▸ EXERCISE BRIEF:
Within the entries below, every line containing "algumas" is to be copied.

:: EXERCISE MATERIAL

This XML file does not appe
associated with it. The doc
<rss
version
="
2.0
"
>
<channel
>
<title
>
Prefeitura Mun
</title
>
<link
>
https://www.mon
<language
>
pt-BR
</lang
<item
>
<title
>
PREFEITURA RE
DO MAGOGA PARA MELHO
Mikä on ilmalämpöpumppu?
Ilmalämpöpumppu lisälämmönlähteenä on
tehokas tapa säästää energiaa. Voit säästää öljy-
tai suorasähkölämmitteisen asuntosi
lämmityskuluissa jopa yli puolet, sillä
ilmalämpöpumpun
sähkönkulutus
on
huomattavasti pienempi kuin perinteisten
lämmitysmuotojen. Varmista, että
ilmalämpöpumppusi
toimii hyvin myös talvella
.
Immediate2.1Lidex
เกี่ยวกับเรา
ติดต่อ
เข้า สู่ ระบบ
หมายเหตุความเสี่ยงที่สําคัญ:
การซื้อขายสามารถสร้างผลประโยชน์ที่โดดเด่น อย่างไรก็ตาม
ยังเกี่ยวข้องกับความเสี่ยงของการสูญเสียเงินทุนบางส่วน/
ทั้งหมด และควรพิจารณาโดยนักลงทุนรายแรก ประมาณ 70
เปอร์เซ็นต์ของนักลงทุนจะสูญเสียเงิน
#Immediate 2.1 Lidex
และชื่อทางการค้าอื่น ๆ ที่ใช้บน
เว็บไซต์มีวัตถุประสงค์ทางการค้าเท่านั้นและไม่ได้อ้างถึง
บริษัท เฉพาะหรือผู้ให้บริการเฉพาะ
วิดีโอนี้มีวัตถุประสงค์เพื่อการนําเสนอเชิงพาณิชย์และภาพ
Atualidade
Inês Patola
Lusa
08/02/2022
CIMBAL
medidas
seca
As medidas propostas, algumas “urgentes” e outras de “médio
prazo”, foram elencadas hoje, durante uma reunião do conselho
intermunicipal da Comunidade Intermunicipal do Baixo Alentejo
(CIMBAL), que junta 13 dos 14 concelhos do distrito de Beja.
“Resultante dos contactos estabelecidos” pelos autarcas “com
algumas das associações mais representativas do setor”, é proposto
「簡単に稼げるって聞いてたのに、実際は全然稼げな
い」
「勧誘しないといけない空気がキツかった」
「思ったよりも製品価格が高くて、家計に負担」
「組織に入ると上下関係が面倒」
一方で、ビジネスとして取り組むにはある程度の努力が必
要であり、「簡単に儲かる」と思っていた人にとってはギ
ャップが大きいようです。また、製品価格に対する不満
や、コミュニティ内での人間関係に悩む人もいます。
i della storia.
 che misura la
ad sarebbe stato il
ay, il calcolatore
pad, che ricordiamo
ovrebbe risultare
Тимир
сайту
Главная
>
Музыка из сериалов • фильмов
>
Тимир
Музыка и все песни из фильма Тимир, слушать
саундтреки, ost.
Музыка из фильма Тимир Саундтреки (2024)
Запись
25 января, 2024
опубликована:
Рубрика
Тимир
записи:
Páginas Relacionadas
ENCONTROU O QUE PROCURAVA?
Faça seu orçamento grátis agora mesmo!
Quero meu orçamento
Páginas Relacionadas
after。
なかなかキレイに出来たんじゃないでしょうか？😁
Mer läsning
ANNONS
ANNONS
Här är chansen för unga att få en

::::

▸ EXERCISE SOLUTION:
As medidas propostas, algumas “urgentes” e outras de “médio
algumas das associações mais representativas do setor”, é proposto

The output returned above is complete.